● Consignes de travail:
1. Répondez aux questions suivantes d'après le texte sur le démarchage téléphonique :
(a) À quelle date le Sénat a-t-il définitivement adopté la proposition de loi ?
(b) À compter de quelle date l'interdiction de démarcher un particulier par téléphone sans son consentement s'appliquera-t-elle ?
(c) Quelle liste d'opposition le texte cite-t-il en exemple ?
2. Rédigez la suite du texte sur le démarchage téléphonique, à partir de sa dernière phrase.

● Texte du document:
+++++

Le 21 mai dernier, le Sénat a définitivement adopté la proposition de loi visant à lutter contre toutes les fraudes aux aides publiques, déjà adoptée par l’Assemblé nationale le 14 mai 2025.
Dès lors, à compter du 11 août 2026, toute entreprise et quel que soit le secteur d’activité, aura l’interdiction de démarcher un particulier par téléphone, sans avoir obtenu au préalable son consentement explicite pour être démarché.
Le texte de loi procède ainsi à un renversement du système de recueil du consentement, à l’image de ce qui est déjà mis en place avec le RGPD, en passant du système de l’opt-out à celui de l’opt-in.
Jusqu’à présent, il appartenait au consommateur de s’inscrire sur une liste d’opposition, comme Bloctel, pour ne plus être contacté (opt-out). Désormais, les entreprises recourant au démarchage téléphonique devront obtenir un accord préalable de la part du consommateur avant toute sollicitation commerciale (opt-in).

+++++

Éléments enregistrés:
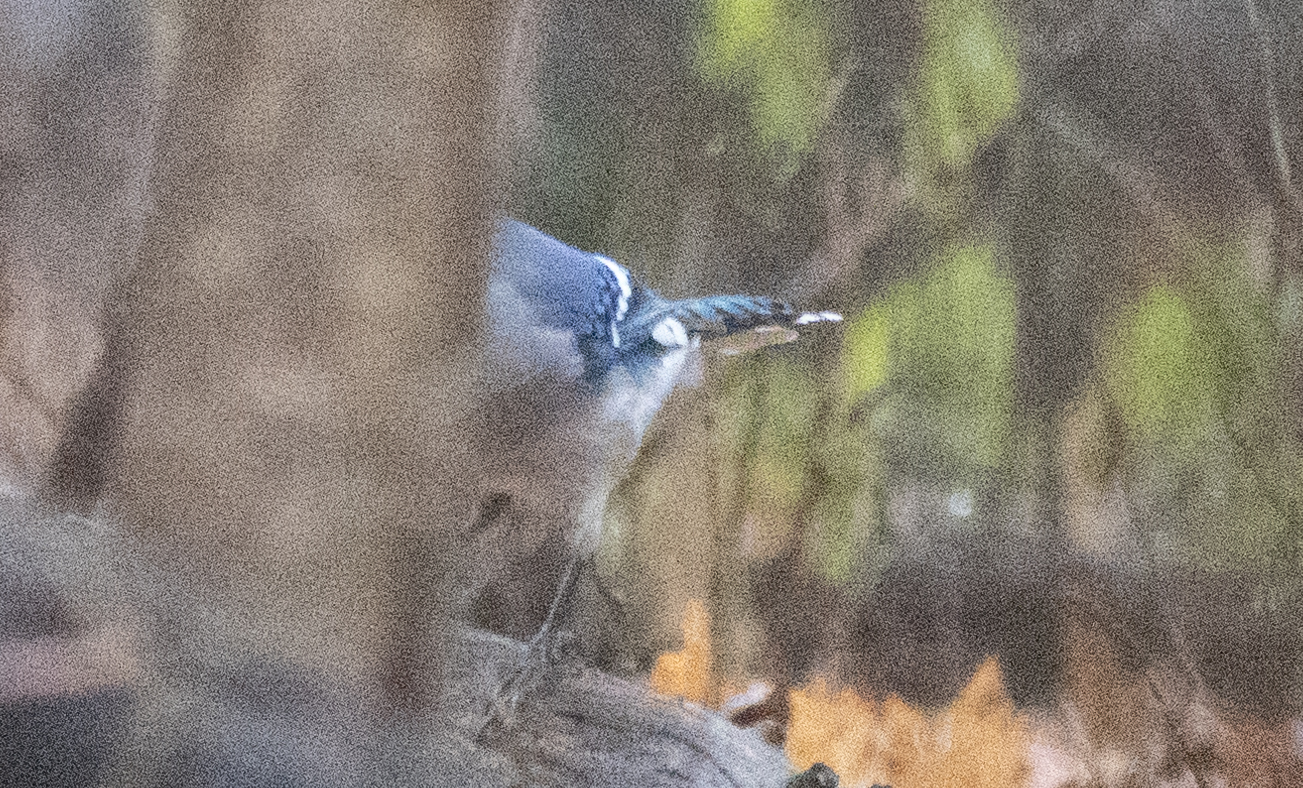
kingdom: Animalia
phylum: Chordata
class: Aves
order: Passeriformes
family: Corvidae
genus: Cyanocitta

+++++

● Réponses par tâche:
1.
(a) Le 21 mai.
(b) À compter du 11 août 2026.
(c) Bloctel.

2.
Cependant, une exception demeure : le démarchage d’un particulier restera autorisé si la sollicitation concerne un contrat en cours d’exécution et qu’elle se fonde sur un motif légitime (exemple du suivi des commandes, du service après-vente etc…).
Enfin, les peines encourues en cas de sanction pour abus de faiblesse ou d’ignorance dans le cadre du démarchage téléphonique sont réhaussées :
- pour une personne physique : la peine passe de 3 ans à 5 ans d’emprisonnement et de 375 000 € à 500 000 € d’amende ;
- pour une personne morale : la peine passe d’une amende pouvant atteindre 10% du chiffre d’affaires moyen annuel à 20 % du chiffre d’affaires moyen annuel.
A noter : Le texte a fait l’objet d’une saisine du Conseil constitutionnel par 60 députés le 26 mai dernier, mais les dispositions relatives au démarchage ne sont pas en cause.